EFFECT OF THE FORMATION OF INERT PROTEIN ON THE KINETICS OF THE AUTOCATALYTIC FORMATION OF TRYPSIN FROM TRYPSINOGEN

A solution of crystalline trypsinogen in dilute buffer containing a trace of active trypsin when allowed to stand at pH 5.0–9.0 and 5°C. is gradually transformed partly into trypsin protein and partly into an inert protein which can no longer be changed into trypsin either by enterokinase or mold kinase. During the process of formation of trypsin and inert protein the ratio of the concentrations of the two products in any reaction mixture remains constant and is independent of the original concentration of trypsinogen protein. This ratio varies, however, with the pH of the solution, the proportion of trypsin formed being greater in the acid range of pH. The experimental curves for the rate of formation of trypsin, as well as for the rate of formation of inert protein are symmetrical S shaped curves closely resembling those of simple autocatalytic reactions.
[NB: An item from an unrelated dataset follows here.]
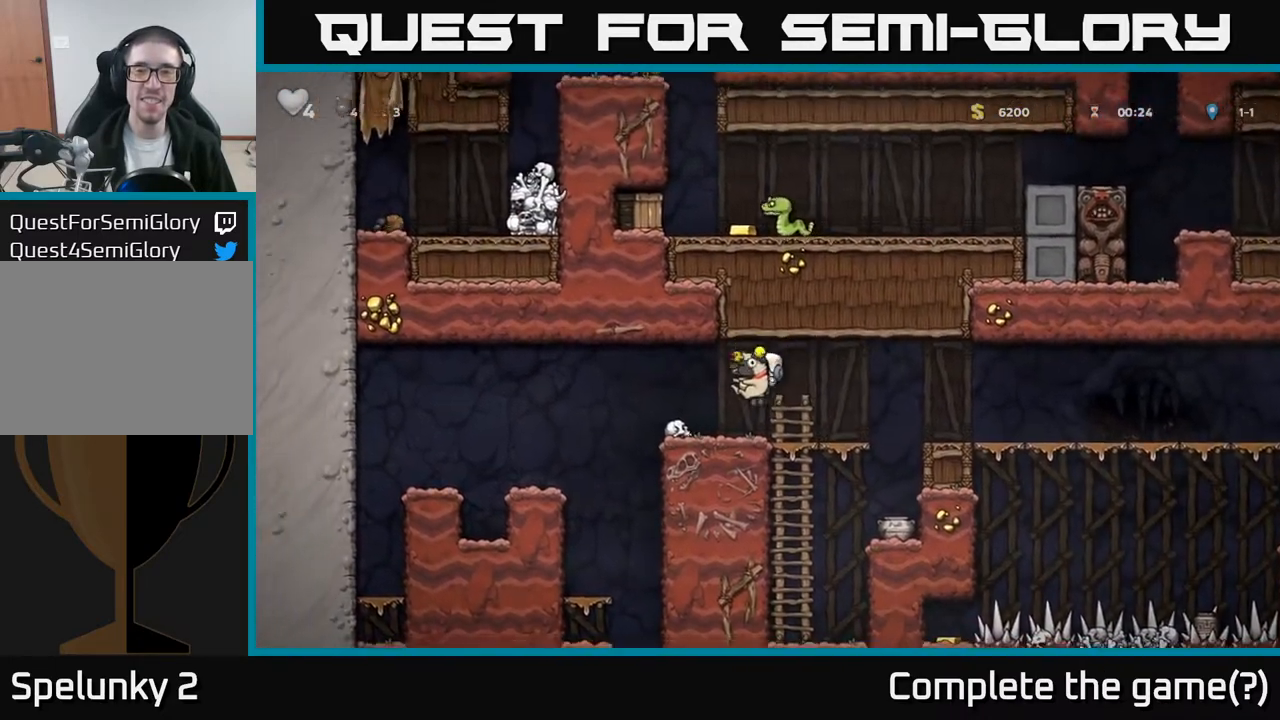
{"buttons": [], "left_stick": "center", "events": [[300, "DPAD_UP", "up"]]}
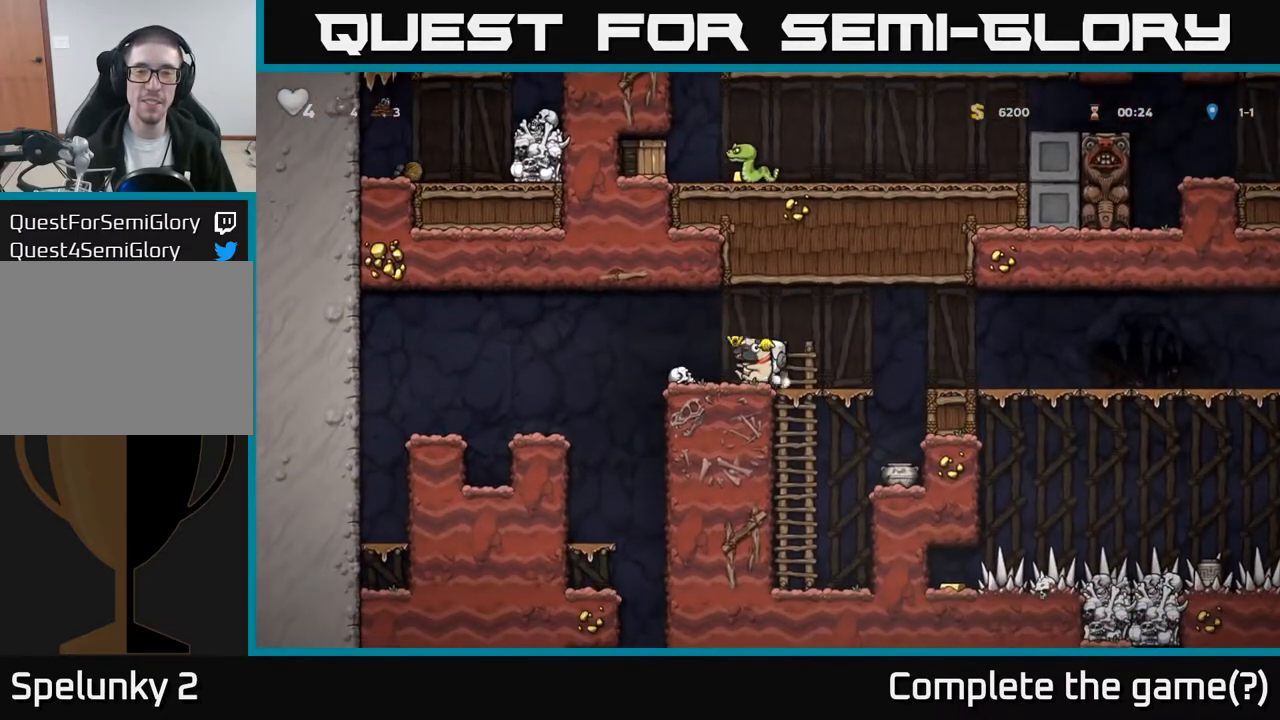
{"buttons": ["DPAD_LEFT"], "left_stick": "center", "events": [[50, "DPAD_LEFT", "down"], [233, "A", "down"], [283, "A", "up"]]}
The kinetics of formation of trypsin and inert protein can be explained quantitatively on the theoretical assumptions that both reactions are of the simple unimolecular type, that in each case the reaction is catalyzed by trypsin, and that the rate of formation of each of the products is proportional to the concentration of trypsin as well as to the concentration of trypsinogen in solution.